▶ [Exercise]:
Your output should be one number, which is how many lines in the material contain "lettered".

:: Data for this exercise ::

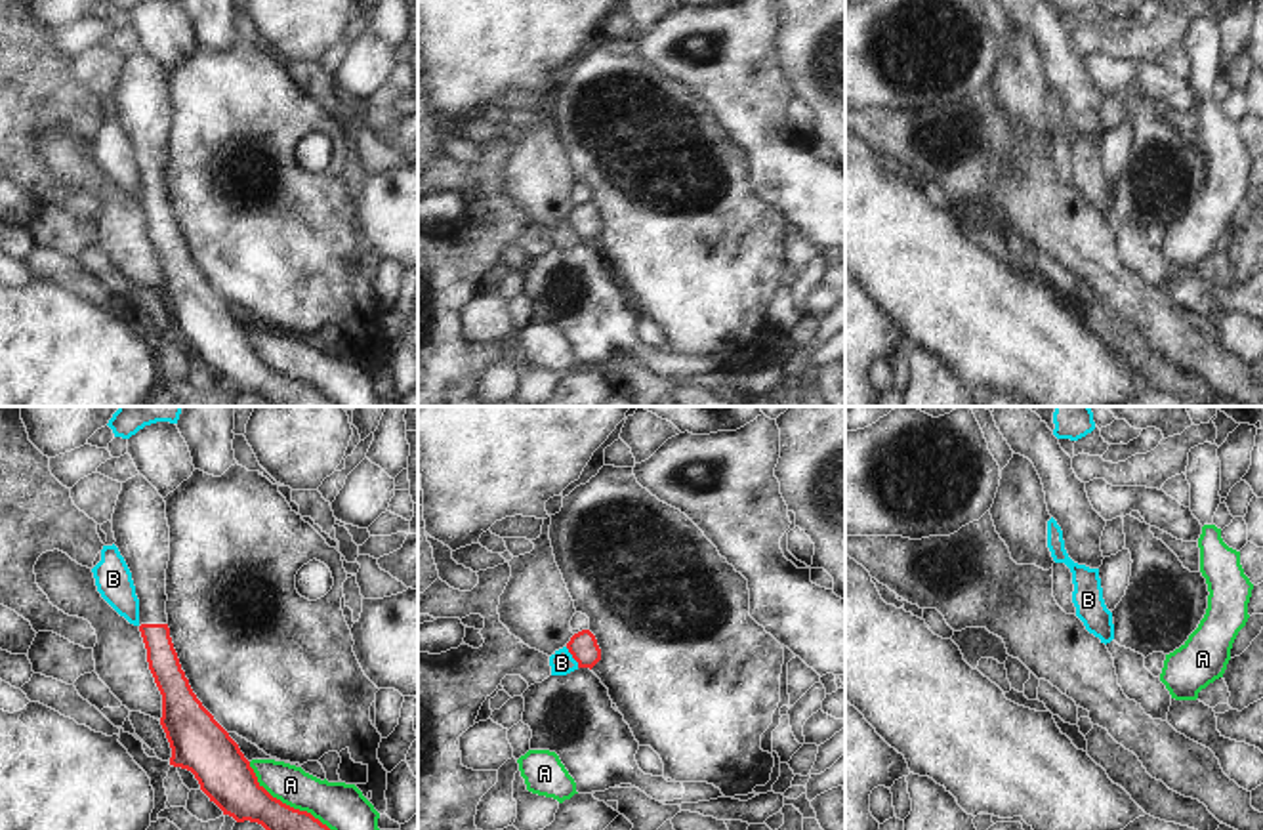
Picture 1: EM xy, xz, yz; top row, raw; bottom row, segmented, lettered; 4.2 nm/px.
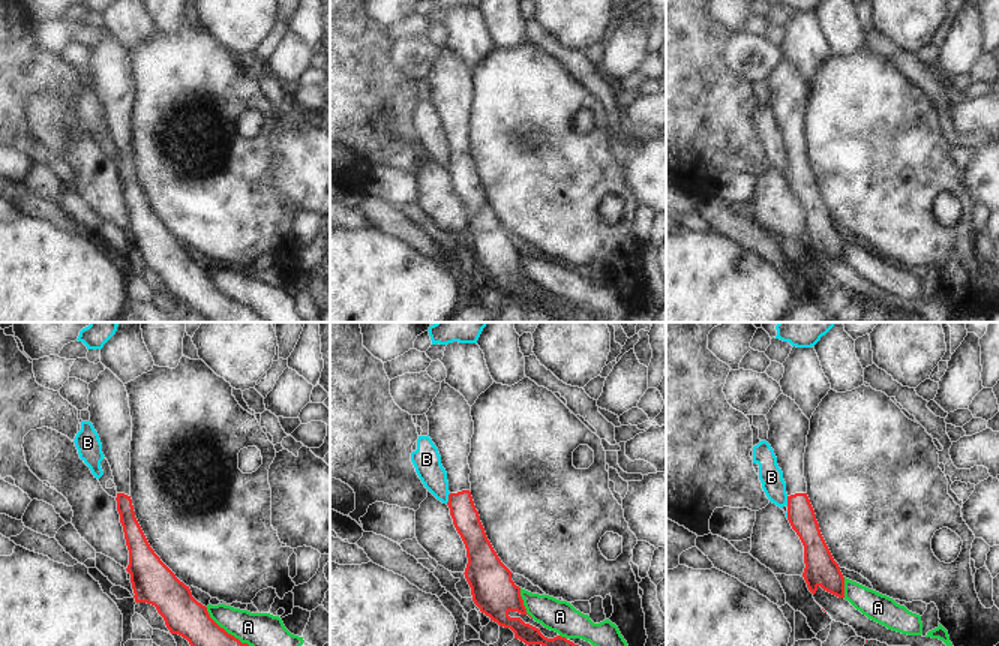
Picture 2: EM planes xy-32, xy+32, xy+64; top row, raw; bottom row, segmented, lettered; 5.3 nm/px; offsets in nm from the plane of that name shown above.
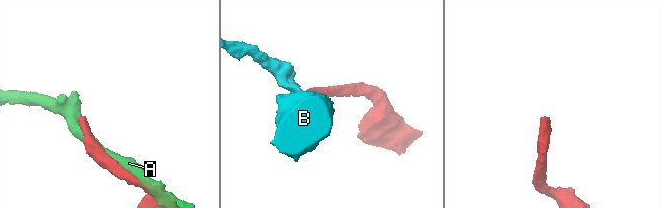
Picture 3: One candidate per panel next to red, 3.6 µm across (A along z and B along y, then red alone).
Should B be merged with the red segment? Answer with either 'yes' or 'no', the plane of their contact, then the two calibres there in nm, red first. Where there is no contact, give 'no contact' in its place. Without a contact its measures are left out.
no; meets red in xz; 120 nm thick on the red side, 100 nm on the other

:::
:: Data for this exercise ::

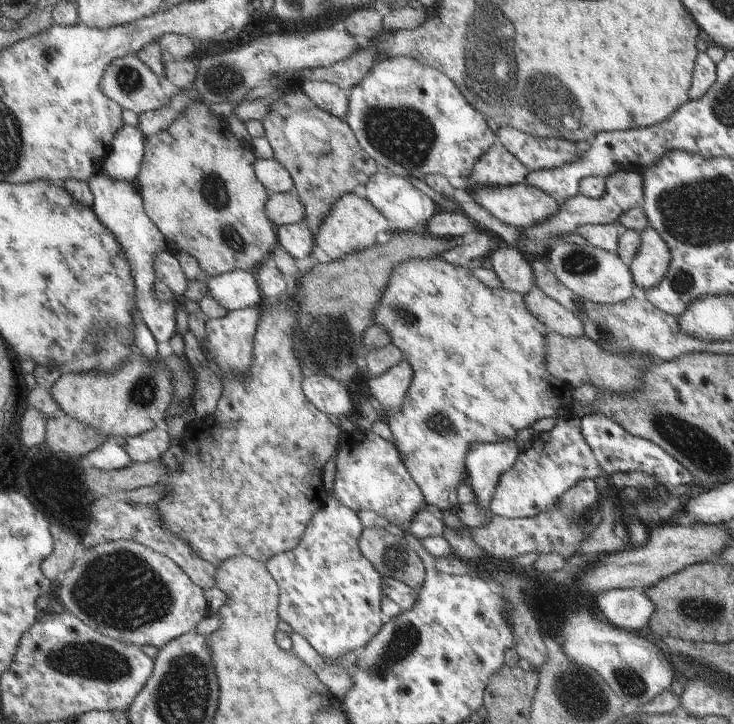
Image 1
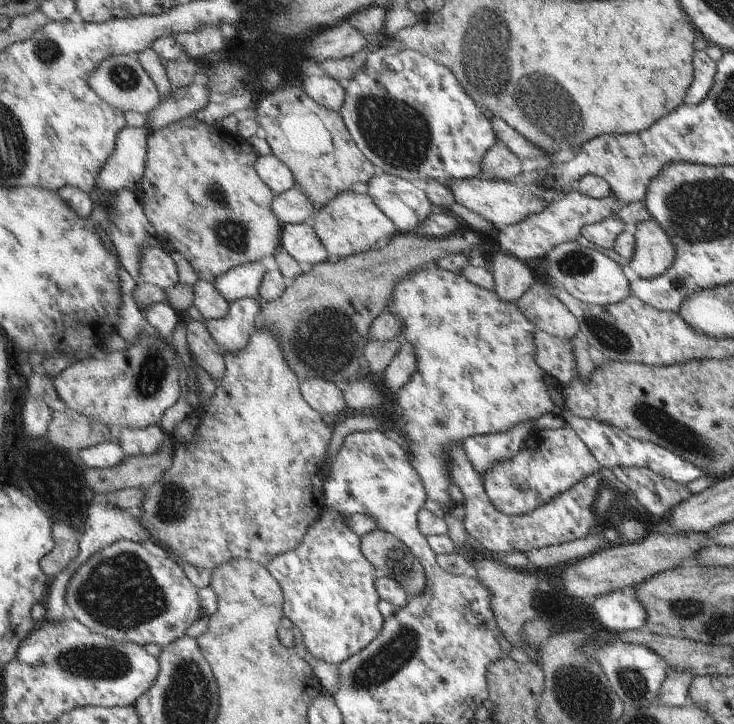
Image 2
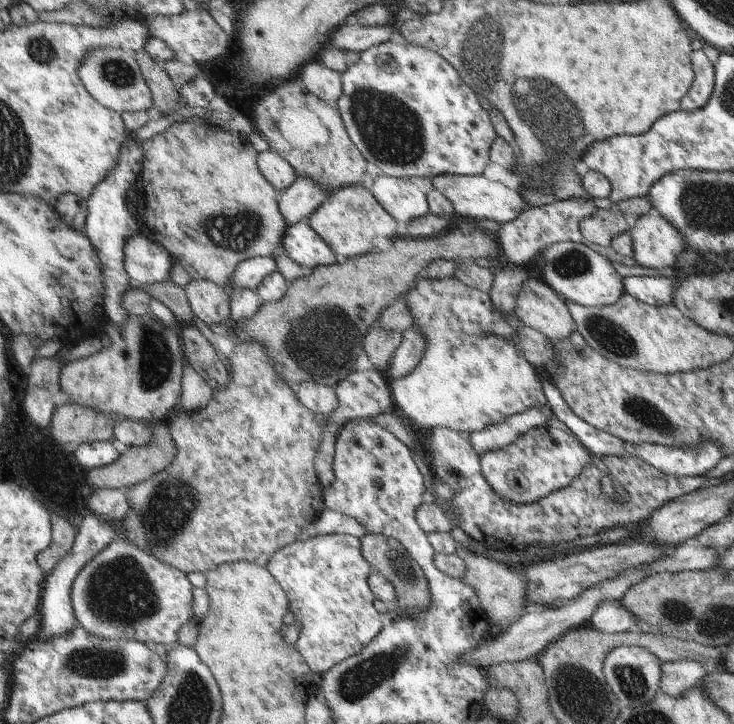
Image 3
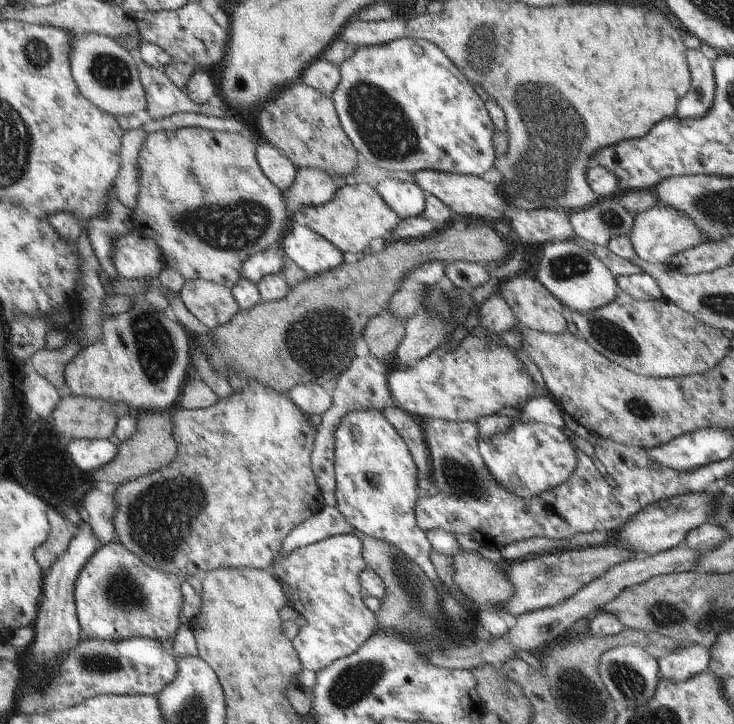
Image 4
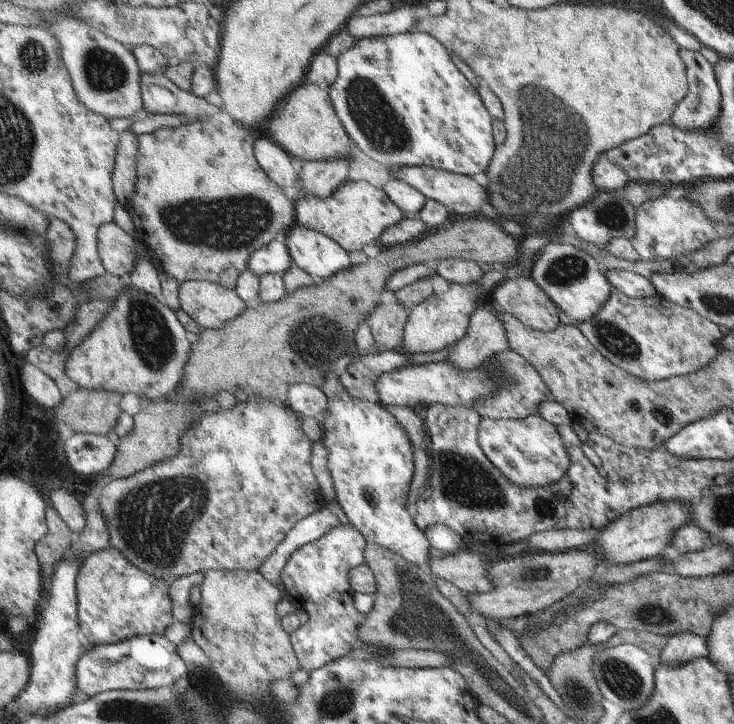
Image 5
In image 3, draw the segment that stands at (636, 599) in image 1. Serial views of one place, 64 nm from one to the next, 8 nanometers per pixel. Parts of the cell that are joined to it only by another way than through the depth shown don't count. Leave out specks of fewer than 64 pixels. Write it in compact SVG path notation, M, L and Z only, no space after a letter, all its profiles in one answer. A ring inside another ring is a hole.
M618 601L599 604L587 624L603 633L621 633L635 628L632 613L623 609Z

:::

▶ [Result of this task]:
2